Nach einer Scheidung schmälern Ansprüche auf Unterhalt das Einkommen

Redaktion
01.03.2011
Nach einer Scheidung schmälern Ansprüche auf Unterhalt das Einkommen

Eheleute schulden einander Unterhalt. Während einer intakten Ehe wird dieser Unterhalt vom Gesetz Familienunterhalt genannt. Dieser Unterhalt kann sowohl durch die Zahlung von Geld, aber genauso gut durch die Führung des Haushalts erbracht werden. Wollen sich die Eheleute scheiden lassen, muss unter Umständen ein so genannter Trennungsunterhalt gezahlt werden. Jeder Scheidung in Deutschland hat nämlich dem Grunde nach ein so genanntes Trennungsjahr voranzugehen. Erst wenn dieses Trennungsjahr von den Eheleuten absolviert ist, kann ein Familienrichter davon ausgehen, dass die Ehe tatsächlich gescheitert ist und kann die Scheidung vollziehen.

Während des Trennungsjahres ist aber unter Umständen einer der beiden Ehepartner dringend auf Unterhaltszahlungen von dem anderen Partner angewiesen. Ist zum Beispiel aus der Ehe ein gemeinsames Kind hervorgegangen, dass zum Zeitpunkt der Trennung noch minderjährig ist, dann versteht es sich von selber, dass sich zumindest ein Ehepartner um das Kind kümmern muss. Dieser Ehepartner kann aber auch nicht einem geregelten Erwerbsleben nachgehen.

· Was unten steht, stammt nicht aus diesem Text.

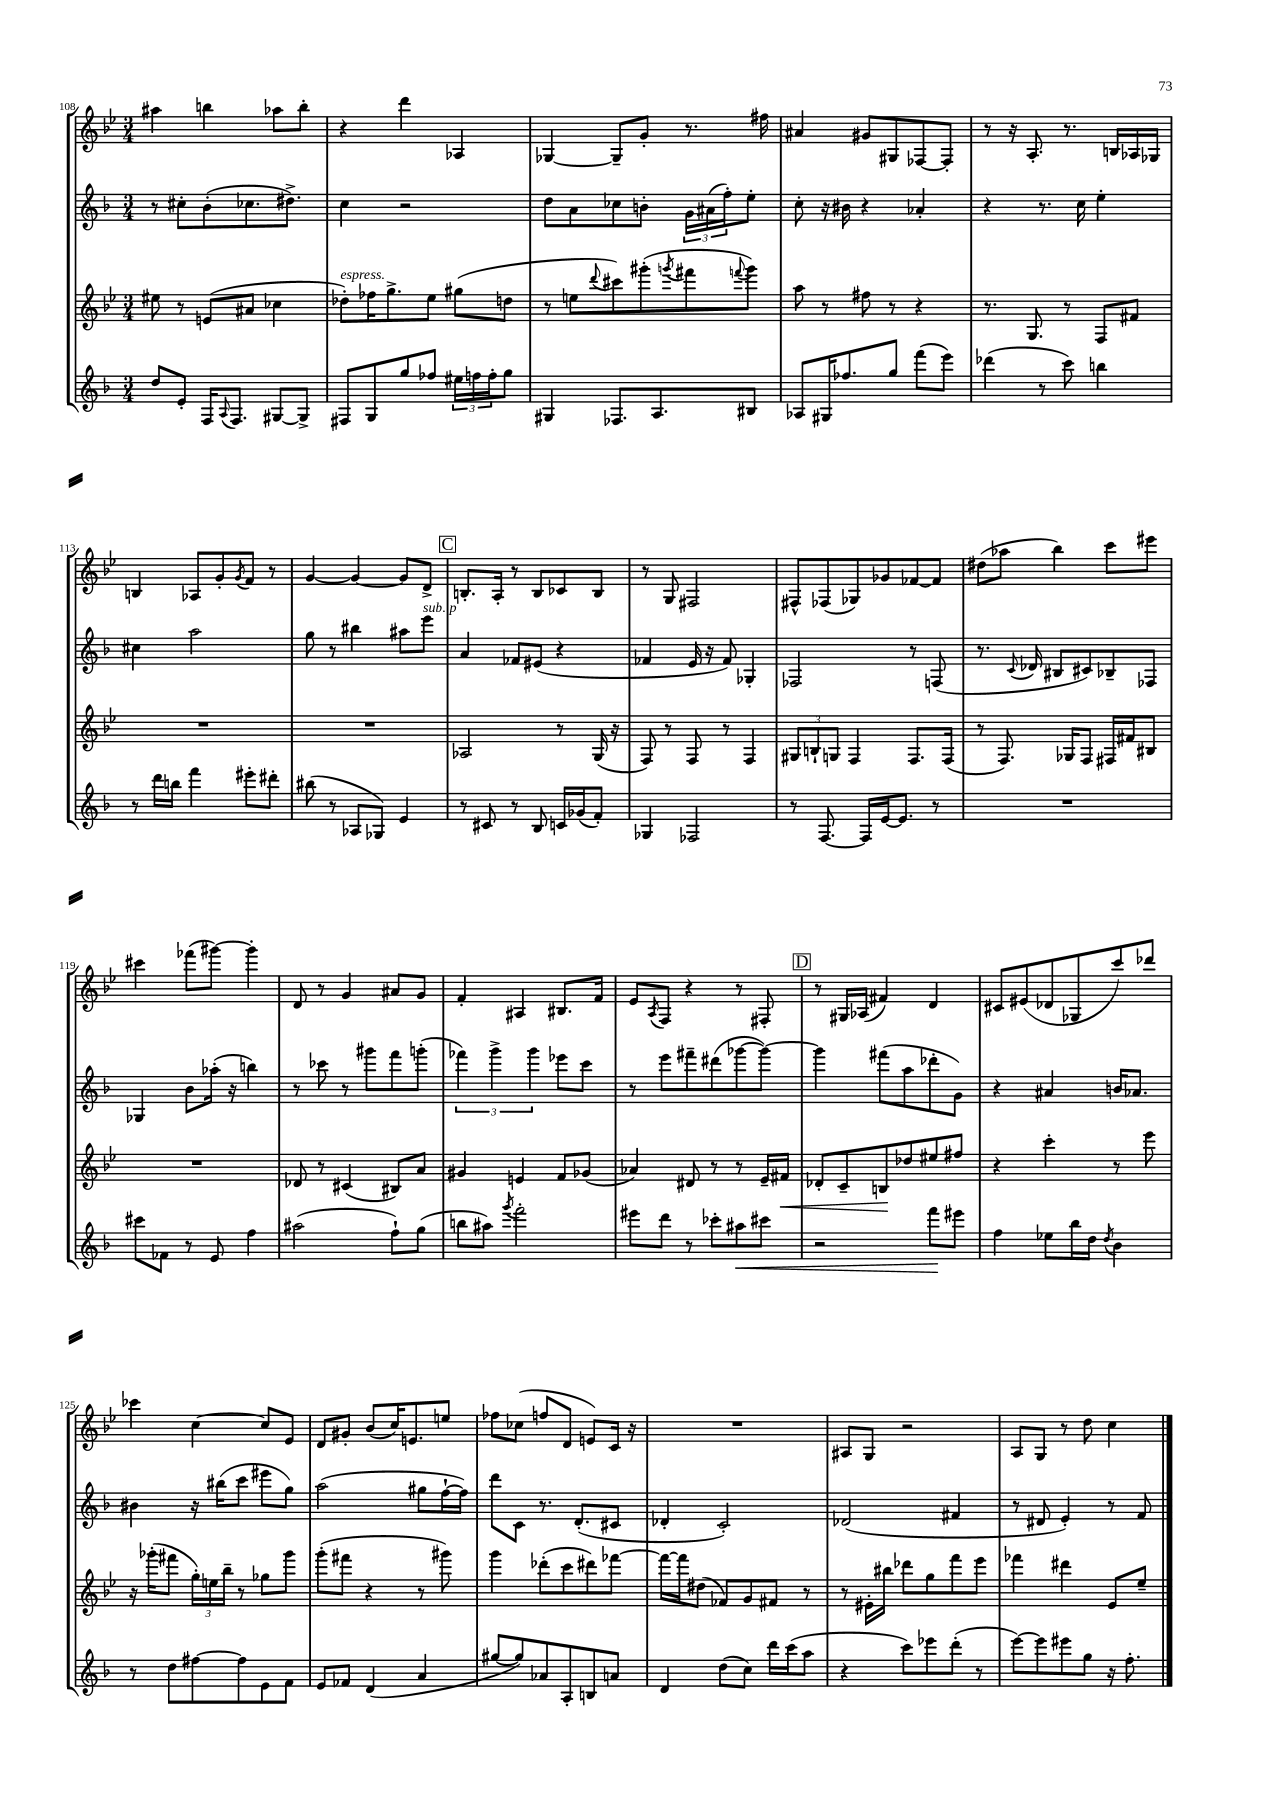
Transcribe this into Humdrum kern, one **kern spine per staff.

**kern	**kern	**kern	**kern
*staff4	*staff3	*staff2	*staff1
*clefG2	*clefG2	*clefG2	*clefG2
*k[b-]	*k[b-e-]	*k[b-]	*k[b-e-]
*M3/4	*M3/4	*M3/4	*M3/4
8dd	8ee#	8r	4aa#
8e'	8r	8cc#'	.
16F	(8e	(8b-'	4bb
8qqA	.	.	.
8.F	.	.	.
.	8a#	8.cc-	.
[8G#	4cc-	.	8aa-
.	.	8.dd#^)	.
8G#^]	.	.	8bb'
=	=	=	=
8F#	8dd-')	4cc	4r
8G	16ff-	.	.
.	8.gg^	.	.
8gg	.	2r	4ddd
8ff-	8ee-	.	.
24ee#	(8gg#	.	4A-
24ff	.	.	.
24ff'	.	.	.
8gg	8dd	.	.
=	=	=	=
4G#	8r	8dd	[4G-
.	8ee	8a	.
.	8qqddd	.	.
8.F-	8ccc#)	8cc-	8G-~]
.	(8ggg#'	8b'	8g'
8.A	.	.	.
.	8qggg	.	.
.	8fff#	24g	8.r
.	.	(24a#	.
.	.	24ff')	.
.	8qqfff	.	.
8B#	8ggg)	8ee'	.
.	.	.	16ff#
=	=	=	=
8A-	8aa	8cc'	4a#
16G#	8r	16r	.
8.ff-	.	16b#	.
.	8ff#	4r	8g#
8gg	8r	.	8G#
(8fff	4r	4a-'	[8F-
8eee)	.	.	8F-']
=	=	=	=
(4ddd-	8.r	4r	8r
.	.	.	16r
.	8.G	.	8.A'
8r	.	8.r	.
8ccc)	8r	.	8.r
.	.	16cc	.
4bb	8F	4ee'	.
.	.	.	16B
.	8f#	.	16A-
.	.	.	16G-
=	=	=	=
8r	2.r	4cc#	4B
16ddd	.	.	.
16bb	.	.	.
4fff	.	2aa	8A-
.	.	.	8g'
.	.	.	8qg
8eee#'	.	.	8f
8ddd#'	.	.	8r
=	=	=	=
(8bb#	2.r	8gg	[4g
8r	.	8r	.
8A-	.	4bb#	4g_
8G-)	.	.	.
4e	.	8aa#	8g]
.	.	8eee	8d^
=	=	=	=
8r	2A-	4a	8.B'
8c#	.	.	.
.	.	.	16A'
8r	.	8f-	8r
8B-	.	(8e#	8B
16c	8r	4r	8c-
(16g-	.	.	.
8f')	(16G	.	8B
.	16r	.	.
=	=	=	=
4G-	8F)	4f-	8r
.	8r	.	8G
2F-	8F	16e	2F#
.	.	16r	.
.	8r	8f-)	.
.	4F	4G-'	.
=	=	=	=
8r	12G#	2F-	8F#^^
.	12B`	.	.
[8.F	.	.	(8F-
.	12G	.	.
.	4F	.	8G-)
16F]	.	.	.
[16e	.	.	8g-
8.e]	.	.	.
.	8.F	8r	[8f-
8r	.	(8F	8f-]
.	(16F	.	.
=	=	=	=
2.r	8r	8.r	(8dd#
.	8.F)	.	8aa-
.	.	8qqc	.
.	.	16d-	.
.	.	8B#	4bb-)
.	16G-	.	.
.	8F	8c#)	.
.	16F#	8B-~	8ccc
.	16f#	.	.
.	8B#	8F-	8eee#
=	=	=	=
8ccc#	2.r	4G-	4ccc#
8f-	.	.	.
8r	.	8b-	(8fff-
8e	.	(16aa-'	[8ggg#)
.	.	16r	.
4ff	.	4bb)	4ggg#']
=	=	=	=
(2aa#	8d-	8r	8d
.	8r	8ccc-	8r
.	(4c#	8r	4g
.	.	8ggg#	.
8ff`)	8B#)	8fff	8a#
(8gg	8a	(8ggg'	8g
=	=	=	=
8bb	4g#	6fff-)	4f'
8aa#)	.	.	.
.	.	6ggg^	.
8qggg	.	.	.
2fff'	4e	.	4A#
.	.	6ggg	.
.	8f	8eee-	8.B#
.	(8g-	8ccc	.
.	.	.	16f
=	=	=	=
8eee#	4a-)	8r	8e-
.	.	.	8qA
8ddd	.	8eee	8F
8r	8d#	8fff#~	4r
8ccc-'	8r	(8ddd#	.
8aa#	8r	[8ggg-	8r
8ccc#	16e-~	8ggg-_)	8F#'
.	16f#	.	.
=	=	=	=
2r	8d-'	4ggg-]	8r
.	8c~	.	16G#
.	.	.	(16A-
.	8B	(8fff#	4f#)
.	8dd-	8aa	.
8fff	8ee#	8ddd-'	4d
8eee#	8ff#	8g)	.
=	=	=	=
4ff	4r	4r	8c#
.	.	.	(8e#
8ee-	4ccc'	4a#	8d-
16bb-	.	.	8G-
16dd	.	.	.
8qdd	.	.	.
4b-	8r	16b	8ccc)
.	.	8.a-	.
.	8eee-	.	8ddd-
=	=	=	=
8r	16r	4b#	4ccc-
.	(16ggg-'	.	.
8dd	8fff#	.	.
[8ff#	24gg')	16r	[4cc
.	24ee	.	.
.	.	(16bb#	.
.	24bb-~	.	.
8ff#]	8r	8ccc	.
8e	8gg-	8eee#	8cc]
8f	8ggg-	8gg)	8e-
=	=	=	=
8e	(8ggg'	(2aa	8d
8f-	8fff#	.	8g#'
(4d	4r	.	(8b-
.	.	.	16cc)
.	.	.	8.e
4a	8r	8gg#	.
.	8ggg#)	[16ff`	8ee
.	.	16ff])	.
=	=	=	=
[8gg#	4ggg	8ddd	8ff-
8gg#])	.	8c	(8cc-
8a-	(8ddd-'	8.r	8ff
8A'	8ccc	.	8d
.	.	(8.d'	.
8B	8ddd#)	.	8e)
8a	[8fff-	8c#	16c
.	.	.	16r
=	=	=	=
4d	16fff-_	4d-'	2.r
.	16fff-]	.	.
.	(8dd#	.	.
(8dd	8f-)	2c')	.
8cc)	8g	.	.
16ddd	8f#	.	.
(16ccc	.	.	.
8aa	8r	.	.
=	=	=	=
4r	8r	(2d-	8A#
.	16e#'	.	8G
.	16bb#	.	.
8ccc)	8ddd-	.	2r
8eee-	8gg	.	.
(8ddd'	8fff	4f#	.
8r	8eee-	.	.
=	=	=	=
[8eee)	4fff-	8r	8A
8eee]	.	8d#	8G
8eee#	4ddd#	4e')	8r
8gg	.	.	8dd
16r	8e-	8r	4cc
8.ff'	.	.	.
.	8ee-~	8f	.
==	==	==	==
*-	*-	*-	*-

Er ist also darauf angewiesen, dass er Unterstützung von dem Ehepartner erhält. Dieses Bedürfnis kann auch nach Rechtskraft der Scheidung fortbestehen. In diesem Fall ist so genannter nachehelicher Unterhalt zu bezahlen.

Dabei ist selbstverständlich immer zu berücksichtigen, dass Unterhaltszahlungen auch nach der Scheidung nur dann verlangt werden können, wenn der eigentlich Unterhaltspflichtige leistungsfähig ist. Ist der Pflichtige selber krank und einkommenslos und verfügt er auch über kein Vermögen, dann kann er dem Grunde nach bereits nicht zur Zahlung von Unterhalt verurteilt werden. Ein ganz anderes Problem lernen viele Unterhaltsberechtigte nach der Scheidung in Form von unterhaltsunwilligen Schuldnern kennen. Man hat in diesen Fällen zwar dem Grunde nach Anspruch auf Unterhalt, kann ihn aber nicht durchsetzen.